_Task details_. In the listing below, find the line that contains "Download Free Openamp By Openamp" and the line that contains "The OpenAMP Project - OpenAMP Project". Quote both and every line between them, exactly, and nothing more.

_Source records_.
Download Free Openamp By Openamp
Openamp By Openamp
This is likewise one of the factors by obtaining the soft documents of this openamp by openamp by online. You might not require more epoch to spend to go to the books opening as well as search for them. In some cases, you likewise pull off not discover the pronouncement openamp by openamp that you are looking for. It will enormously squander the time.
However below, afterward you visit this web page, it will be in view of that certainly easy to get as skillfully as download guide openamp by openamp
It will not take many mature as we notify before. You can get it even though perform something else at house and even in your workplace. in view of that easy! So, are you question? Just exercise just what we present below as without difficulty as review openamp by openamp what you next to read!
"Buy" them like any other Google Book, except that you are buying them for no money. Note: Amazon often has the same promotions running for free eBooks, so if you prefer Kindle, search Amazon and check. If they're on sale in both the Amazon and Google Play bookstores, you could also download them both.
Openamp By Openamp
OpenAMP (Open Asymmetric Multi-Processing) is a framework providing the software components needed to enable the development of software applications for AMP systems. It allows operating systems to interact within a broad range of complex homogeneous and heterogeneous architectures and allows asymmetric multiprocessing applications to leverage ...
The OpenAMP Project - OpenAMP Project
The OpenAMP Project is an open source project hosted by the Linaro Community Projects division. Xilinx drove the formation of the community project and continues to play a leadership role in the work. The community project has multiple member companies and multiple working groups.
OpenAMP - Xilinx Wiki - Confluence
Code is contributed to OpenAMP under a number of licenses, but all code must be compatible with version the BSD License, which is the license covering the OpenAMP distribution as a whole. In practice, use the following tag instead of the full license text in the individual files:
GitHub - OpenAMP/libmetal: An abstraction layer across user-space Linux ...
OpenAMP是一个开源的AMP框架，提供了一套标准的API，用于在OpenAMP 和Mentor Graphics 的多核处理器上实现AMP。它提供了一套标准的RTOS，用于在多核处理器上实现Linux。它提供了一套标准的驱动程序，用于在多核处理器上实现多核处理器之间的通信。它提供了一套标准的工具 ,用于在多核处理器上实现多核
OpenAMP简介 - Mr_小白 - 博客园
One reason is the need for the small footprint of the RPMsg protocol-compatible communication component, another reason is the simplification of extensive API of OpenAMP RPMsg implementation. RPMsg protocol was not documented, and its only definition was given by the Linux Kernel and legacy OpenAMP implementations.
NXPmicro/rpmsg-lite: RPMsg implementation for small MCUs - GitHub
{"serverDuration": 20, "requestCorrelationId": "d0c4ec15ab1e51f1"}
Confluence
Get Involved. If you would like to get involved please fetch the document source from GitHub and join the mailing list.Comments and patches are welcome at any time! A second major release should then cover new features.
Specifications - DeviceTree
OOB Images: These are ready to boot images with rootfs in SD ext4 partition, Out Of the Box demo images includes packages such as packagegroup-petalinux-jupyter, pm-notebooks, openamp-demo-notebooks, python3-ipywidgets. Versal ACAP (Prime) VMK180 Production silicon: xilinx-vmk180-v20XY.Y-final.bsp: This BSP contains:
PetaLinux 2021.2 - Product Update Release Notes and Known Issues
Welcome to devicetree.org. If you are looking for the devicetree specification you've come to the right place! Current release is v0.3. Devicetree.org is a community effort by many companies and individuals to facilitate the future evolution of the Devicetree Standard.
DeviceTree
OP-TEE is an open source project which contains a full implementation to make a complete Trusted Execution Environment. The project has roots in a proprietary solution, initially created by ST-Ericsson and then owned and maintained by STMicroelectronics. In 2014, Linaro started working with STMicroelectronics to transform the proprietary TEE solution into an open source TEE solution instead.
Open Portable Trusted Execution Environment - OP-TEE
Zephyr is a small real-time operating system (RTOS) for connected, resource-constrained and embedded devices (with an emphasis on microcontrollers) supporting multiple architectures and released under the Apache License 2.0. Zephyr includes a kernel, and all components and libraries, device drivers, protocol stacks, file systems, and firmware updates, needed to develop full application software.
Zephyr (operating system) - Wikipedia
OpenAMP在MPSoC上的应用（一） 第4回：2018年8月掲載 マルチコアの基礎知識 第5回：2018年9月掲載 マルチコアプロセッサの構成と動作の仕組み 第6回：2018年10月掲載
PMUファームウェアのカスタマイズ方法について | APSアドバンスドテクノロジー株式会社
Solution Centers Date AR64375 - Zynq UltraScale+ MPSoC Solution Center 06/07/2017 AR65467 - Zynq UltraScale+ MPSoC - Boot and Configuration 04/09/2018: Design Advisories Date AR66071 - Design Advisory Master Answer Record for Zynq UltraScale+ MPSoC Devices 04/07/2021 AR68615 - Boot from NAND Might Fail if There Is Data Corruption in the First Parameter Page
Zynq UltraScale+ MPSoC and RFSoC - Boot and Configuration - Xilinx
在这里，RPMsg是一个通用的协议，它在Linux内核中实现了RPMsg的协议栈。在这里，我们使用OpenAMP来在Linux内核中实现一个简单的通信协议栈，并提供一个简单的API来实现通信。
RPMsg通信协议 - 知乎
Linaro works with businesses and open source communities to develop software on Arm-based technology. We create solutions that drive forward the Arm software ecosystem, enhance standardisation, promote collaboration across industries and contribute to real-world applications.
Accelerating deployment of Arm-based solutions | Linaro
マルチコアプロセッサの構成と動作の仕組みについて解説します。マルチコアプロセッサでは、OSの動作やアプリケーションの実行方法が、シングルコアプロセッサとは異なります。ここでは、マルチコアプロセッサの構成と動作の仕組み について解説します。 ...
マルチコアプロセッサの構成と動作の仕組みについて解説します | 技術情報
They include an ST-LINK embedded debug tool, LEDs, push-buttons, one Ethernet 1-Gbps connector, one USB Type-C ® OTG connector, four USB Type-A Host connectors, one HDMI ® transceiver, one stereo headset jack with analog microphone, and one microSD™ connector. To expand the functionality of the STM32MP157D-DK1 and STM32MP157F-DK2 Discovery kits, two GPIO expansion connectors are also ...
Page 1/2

--

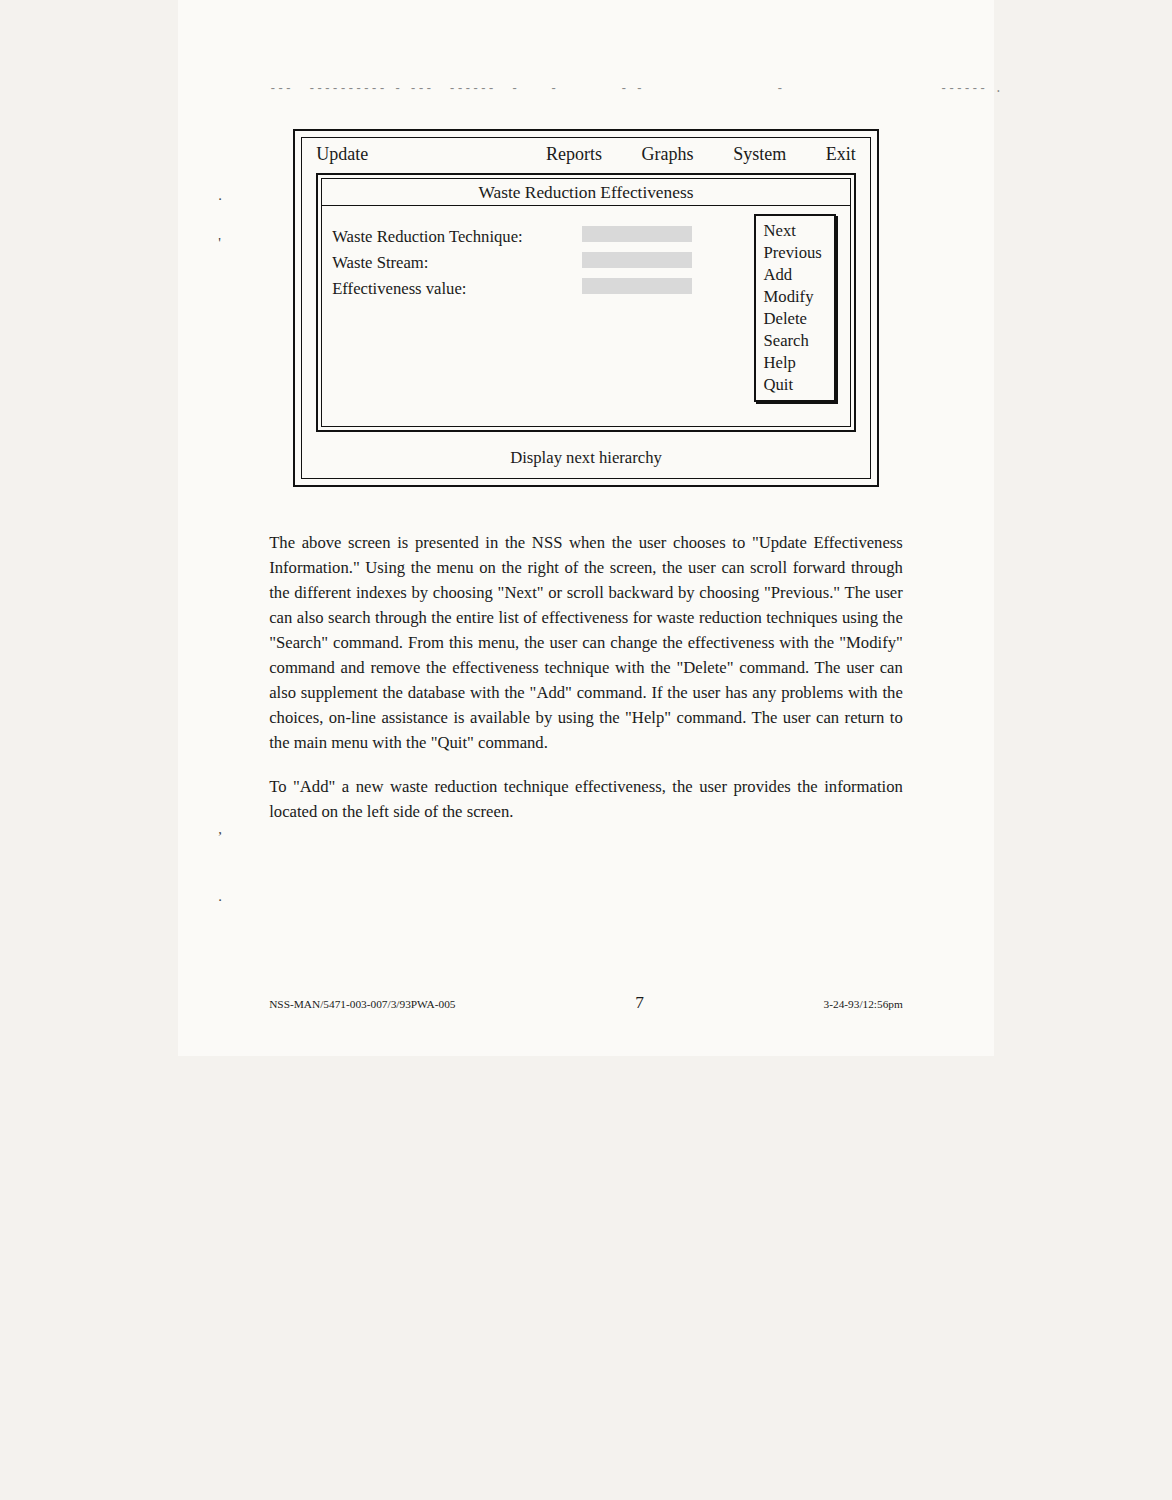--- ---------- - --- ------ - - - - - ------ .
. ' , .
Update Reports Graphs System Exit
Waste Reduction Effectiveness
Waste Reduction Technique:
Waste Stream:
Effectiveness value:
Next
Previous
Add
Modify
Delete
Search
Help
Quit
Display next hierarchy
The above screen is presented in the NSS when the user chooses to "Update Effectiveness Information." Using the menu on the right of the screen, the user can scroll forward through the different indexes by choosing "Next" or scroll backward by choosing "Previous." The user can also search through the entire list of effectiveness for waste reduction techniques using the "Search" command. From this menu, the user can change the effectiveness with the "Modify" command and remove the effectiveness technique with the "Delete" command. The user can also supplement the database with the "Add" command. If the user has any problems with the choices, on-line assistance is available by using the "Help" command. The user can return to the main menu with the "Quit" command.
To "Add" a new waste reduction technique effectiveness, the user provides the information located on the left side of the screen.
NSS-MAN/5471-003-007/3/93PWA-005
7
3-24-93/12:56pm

_Written response_.
Download Free Openamp By Openamp
Openamp By Openamp
This is likewise one of the factors by obtaining the soft documents of this openamp by openamp by online. You might not require more epoch to spend to go to the books opening as well as search for them. In some cases, you likewise pull off not discover the pronouncement openamp by openamp that you are looking for. It will enormously squander the time.
However below, afterward you visit this web page, it will be in view of that certainly easy to get as skillfully as download guide openamp by openamp
It will not take many mature as we notify before. You can get it even though perform something else at house and even in your workplace. in view of that easy! So, are you question? Just exercise just what we present below as without difficulty as review openamp by openamp what you next to read!
"Buy" them like any other Google Book, except that you are buying them for no money. Note: Amazon often has the same promotions running for free eBooks, so if you prefer Kindle, search Amazon and check. If they're on sale in both the Amazon and Google Play bookstores, you could also download them both.
Openamp By Openamp
OpenAMP (Open Asymmetric Multi-Processing) is a framework providing the software components needed to enable the development of software applications for AMP systems. It allows operating systems to interact within a broad range of complex homogeneous and heterogeneous architectures and allows asymmetric multiprocessing applications to leverage ...
The OpenAMP Project - OpenAMP Project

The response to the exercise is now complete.